Andrew Mitchell, Secretary of State for International Development, announced the news yesterday and explained that the project will be financed through the Health Partnership Scheme, which is funded by the UK Department for International Development (DFID) for the benefit of the UK and partner country health sectors.

The main aims of the project are to improve the capacity and effectiveness of midwifery associations in each of the three countries. This will be done by using a twinning concept developed by the International Confederation of Midwives. Twinned countries work together to foster two-way learning and knowledge and skills sharing, throughout and hopefully beyond the course of the project. The RCM will work with midwifery associations and governments in each country to dovetail the project's aims with their national plans for reducing maternal and perinatal deaths and, to strengthen midwifery services.

A major focus of the project is on the UK and twinned countries learning from each other. The UK volunteer midwives will use their expertise to support midwifery associations and midwifery colleagues in their twinned country. As the project gets underway the RCM will match midwives with the relevant skills and experience to each country. They will also bring back the knowledge, skills, and lessons learnt overseas during their experience back to the UK.

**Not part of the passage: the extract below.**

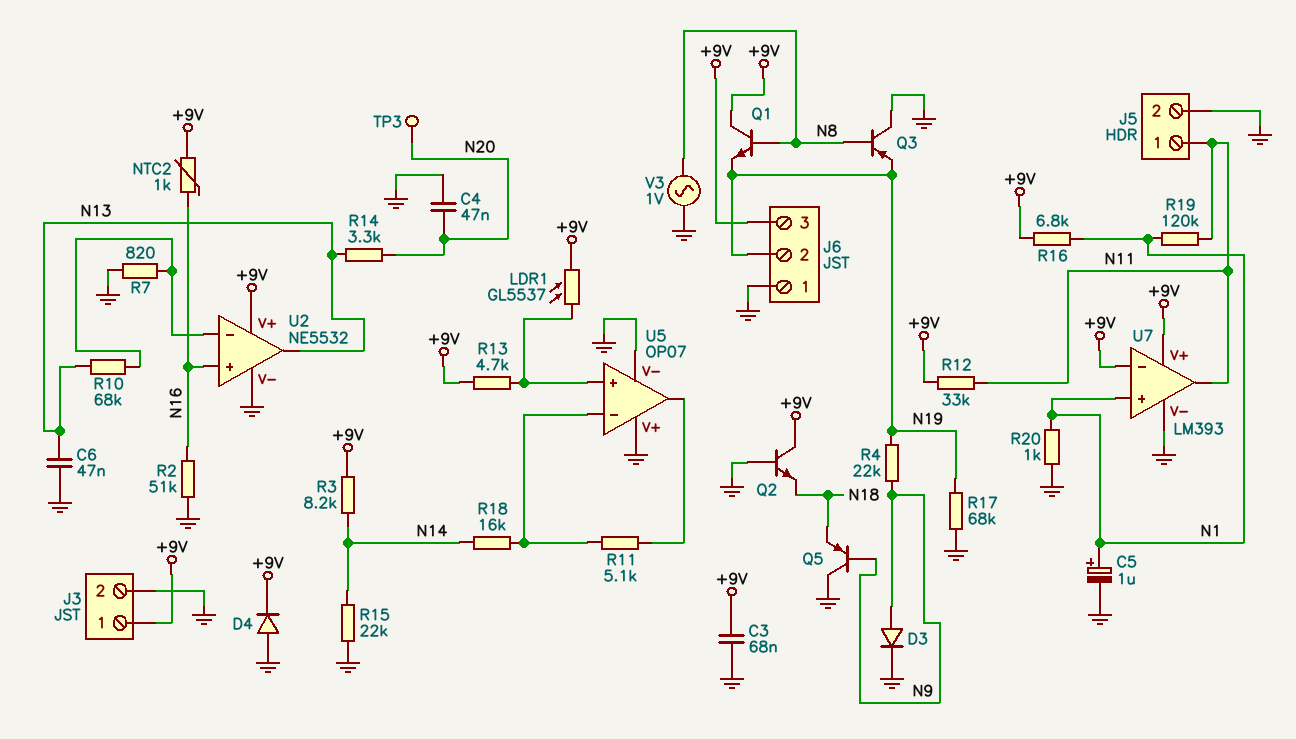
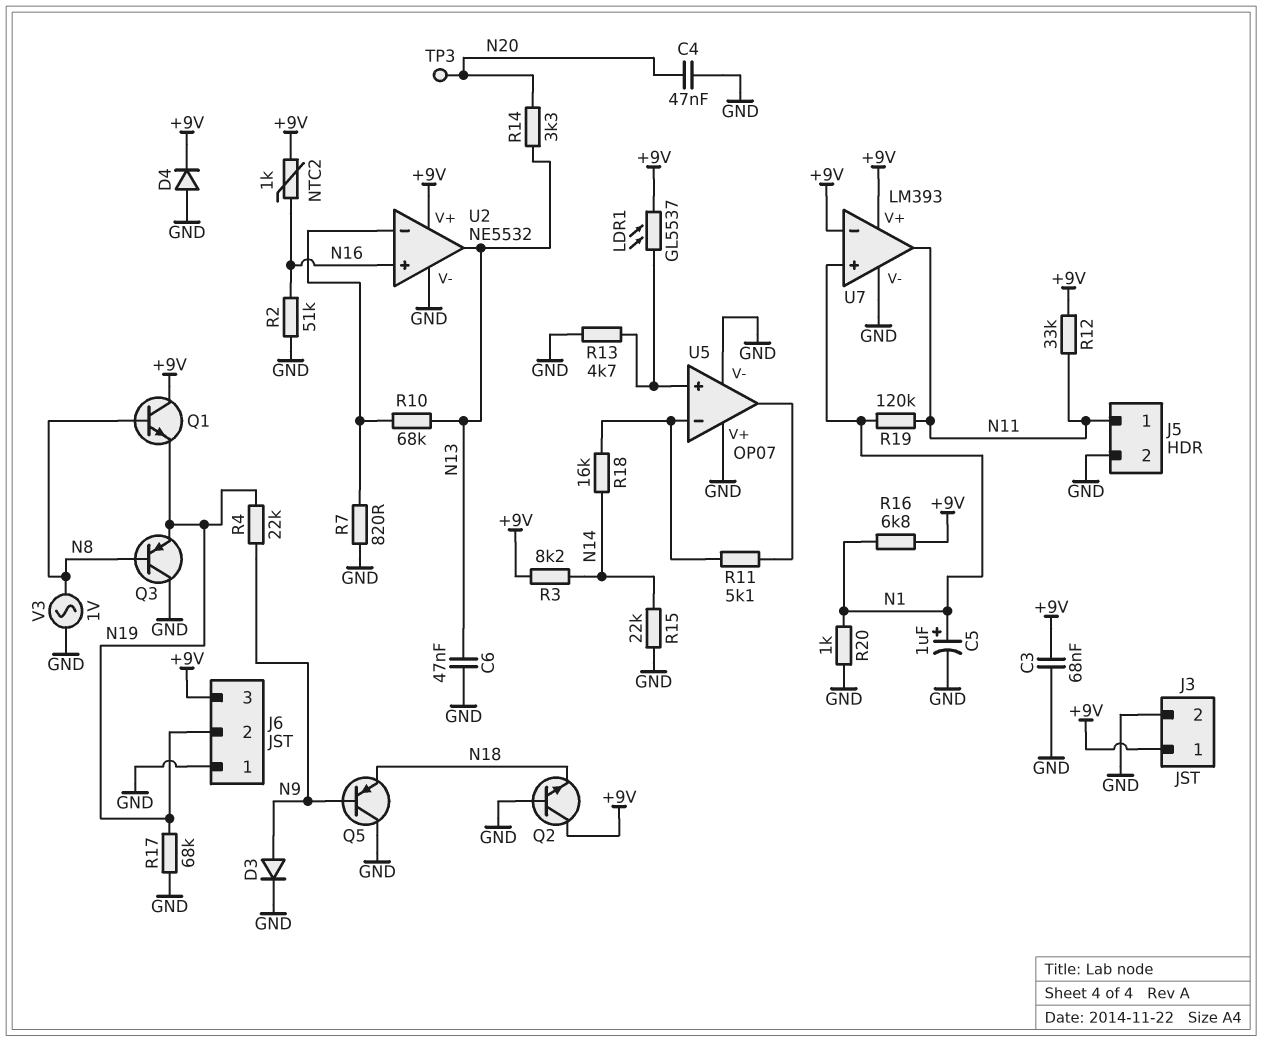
R13: 4.7k (+9V, U5/in+) -> 4.7k (GND, U5/in+)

International Development Secretary Andrew Mitchell said: "It is an international scandal that one thousand women die every day in pregnancy or childbirth and tackling the tragic scale of maternal and child deaths is a key priority.

"British midwives, nurses, and medical teams are among the best in the world. The Health Partnership Scheme allows us to harness their expertise to help give developing countries the skills needed to improve the health of some of the world's poorest people."

Cathy Warwick, chief executive of the Royal College of Midwives, said: "I am delighted that the RCM has received this funding to strengthen our sister associations and give the opportunity to many UK midwives who want to give something back to midwifery and help women in Nepal, Cambodia and Uganda.

"However, it is not a one-way street because we in the UK will also have a lot to learn from our colleagues overseas, who often have to deliver care in very difficult circumstances. This project is about learning and sharing experiences and practice to make a difference there and here and bring back a different perspective to midwifery in the UK.

"Our members have told us that they are very keen to see the RCM continue its international work and this is a hugely significant development in that area. This builds on the RCM's existing global work to support and strengthen midwifery worldwide."